WORK ORDER: For the records below, give the number of lines that include the string "check". Nothing else belongs in the answer.

INPUT RECORDS:
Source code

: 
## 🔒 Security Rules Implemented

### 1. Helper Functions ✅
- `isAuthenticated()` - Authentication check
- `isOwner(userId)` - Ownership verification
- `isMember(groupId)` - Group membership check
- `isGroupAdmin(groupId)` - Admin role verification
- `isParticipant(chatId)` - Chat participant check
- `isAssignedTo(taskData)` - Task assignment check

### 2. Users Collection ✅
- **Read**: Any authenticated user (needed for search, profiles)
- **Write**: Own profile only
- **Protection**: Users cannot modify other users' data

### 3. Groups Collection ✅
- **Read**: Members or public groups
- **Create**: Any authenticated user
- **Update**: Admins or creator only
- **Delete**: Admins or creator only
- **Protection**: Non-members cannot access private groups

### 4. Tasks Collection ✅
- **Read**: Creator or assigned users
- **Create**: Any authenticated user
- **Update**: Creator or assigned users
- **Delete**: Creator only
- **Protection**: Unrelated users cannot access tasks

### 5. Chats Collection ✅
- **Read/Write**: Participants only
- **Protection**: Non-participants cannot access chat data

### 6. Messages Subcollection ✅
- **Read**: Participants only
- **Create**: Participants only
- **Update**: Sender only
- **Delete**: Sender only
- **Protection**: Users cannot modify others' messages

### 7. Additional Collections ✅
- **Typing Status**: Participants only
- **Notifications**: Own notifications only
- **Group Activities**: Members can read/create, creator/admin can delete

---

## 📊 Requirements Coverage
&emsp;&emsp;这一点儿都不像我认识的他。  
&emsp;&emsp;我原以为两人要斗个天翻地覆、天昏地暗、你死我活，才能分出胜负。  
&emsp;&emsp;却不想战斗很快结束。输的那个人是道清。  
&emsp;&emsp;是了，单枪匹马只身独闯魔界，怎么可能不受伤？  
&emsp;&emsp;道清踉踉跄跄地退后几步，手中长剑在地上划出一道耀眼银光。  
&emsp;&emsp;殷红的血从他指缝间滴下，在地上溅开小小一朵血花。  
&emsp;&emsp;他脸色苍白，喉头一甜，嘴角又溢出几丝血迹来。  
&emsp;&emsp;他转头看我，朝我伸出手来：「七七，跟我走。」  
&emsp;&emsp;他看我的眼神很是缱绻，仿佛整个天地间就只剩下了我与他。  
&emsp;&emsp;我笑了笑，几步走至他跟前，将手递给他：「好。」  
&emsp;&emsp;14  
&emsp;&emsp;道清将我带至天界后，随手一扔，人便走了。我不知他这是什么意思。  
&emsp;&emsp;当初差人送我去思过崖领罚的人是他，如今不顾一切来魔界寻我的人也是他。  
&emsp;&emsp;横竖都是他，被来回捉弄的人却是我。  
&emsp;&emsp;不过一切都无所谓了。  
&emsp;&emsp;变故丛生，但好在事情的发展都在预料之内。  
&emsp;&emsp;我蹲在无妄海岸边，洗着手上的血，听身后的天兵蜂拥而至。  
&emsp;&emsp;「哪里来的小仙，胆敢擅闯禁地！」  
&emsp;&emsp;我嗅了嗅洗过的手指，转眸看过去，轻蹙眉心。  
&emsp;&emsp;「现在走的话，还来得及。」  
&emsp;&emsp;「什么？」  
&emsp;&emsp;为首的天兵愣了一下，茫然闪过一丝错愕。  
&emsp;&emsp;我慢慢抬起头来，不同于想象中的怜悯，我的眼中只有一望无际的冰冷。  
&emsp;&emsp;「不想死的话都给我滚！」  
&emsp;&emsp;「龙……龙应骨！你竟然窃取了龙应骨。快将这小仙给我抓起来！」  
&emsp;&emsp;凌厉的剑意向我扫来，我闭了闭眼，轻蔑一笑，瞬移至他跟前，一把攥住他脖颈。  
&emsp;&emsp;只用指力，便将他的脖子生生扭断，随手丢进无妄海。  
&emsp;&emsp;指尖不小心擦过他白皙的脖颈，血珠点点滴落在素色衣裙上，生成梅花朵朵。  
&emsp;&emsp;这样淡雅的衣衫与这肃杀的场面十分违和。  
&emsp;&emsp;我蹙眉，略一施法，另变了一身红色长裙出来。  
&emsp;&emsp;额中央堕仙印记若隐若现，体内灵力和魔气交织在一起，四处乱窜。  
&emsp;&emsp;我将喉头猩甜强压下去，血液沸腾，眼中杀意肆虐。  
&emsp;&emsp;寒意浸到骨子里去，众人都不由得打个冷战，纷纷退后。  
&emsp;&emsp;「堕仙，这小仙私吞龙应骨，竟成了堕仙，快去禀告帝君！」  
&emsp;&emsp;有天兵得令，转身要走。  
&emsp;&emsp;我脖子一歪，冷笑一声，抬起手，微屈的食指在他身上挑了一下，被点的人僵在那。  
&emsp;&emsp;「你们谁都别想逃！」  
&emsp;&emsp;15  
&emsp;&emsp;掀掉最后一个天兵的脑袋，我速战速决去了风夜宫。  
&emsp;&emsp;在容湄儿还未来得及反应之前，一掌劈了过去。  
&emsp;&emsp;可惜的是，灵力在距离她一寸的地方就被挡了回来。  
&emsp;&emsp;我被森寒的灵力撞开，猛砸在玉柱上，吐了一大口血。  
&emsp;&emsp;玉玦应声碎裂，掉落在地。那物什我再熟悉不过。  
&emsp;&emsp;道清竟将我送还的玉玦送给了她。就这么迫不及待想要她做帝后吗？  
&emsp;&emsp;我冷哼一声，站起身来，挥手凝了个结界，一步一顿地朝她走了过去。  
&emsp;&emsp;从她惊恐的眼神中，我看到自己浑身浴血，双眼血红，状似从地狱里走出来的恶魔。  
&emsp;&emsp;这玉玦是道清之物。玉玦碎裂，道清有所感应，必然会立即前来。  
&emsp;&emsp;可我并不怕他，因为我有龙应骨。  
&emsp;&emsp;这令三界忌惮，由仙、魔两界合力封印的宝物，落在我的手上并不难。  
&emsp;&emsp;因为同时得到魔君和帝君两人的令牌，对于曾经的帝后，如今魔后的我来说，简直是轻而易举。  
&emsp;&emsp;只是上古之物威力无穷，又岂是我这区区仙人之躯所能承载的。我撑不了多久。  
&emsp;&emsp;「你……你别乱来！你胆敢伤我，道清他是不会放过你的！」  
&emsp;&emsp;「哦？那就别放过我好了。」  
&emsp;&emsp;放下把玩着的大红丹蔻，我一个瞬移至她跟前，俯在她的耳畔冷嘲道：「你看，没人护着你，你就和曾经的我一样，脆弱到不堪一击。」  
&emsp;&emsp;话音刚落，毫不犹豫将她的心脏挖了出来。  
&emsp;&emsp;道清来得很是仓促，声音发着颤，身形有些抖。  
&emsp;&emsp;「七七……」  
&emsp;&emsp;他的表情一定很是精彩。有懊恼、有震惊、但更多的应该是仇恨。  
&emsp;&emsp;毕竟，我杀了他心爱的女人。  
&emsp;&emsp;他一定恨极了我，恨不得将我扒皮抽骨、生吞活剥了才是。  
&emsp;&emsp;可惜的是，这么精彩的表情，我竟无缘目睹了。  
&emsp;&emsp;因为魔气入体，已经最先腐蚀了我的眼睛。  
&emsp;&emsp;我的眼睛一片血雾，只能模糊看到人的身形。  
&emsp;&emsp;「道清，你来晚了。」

ANSWER BELOW: 4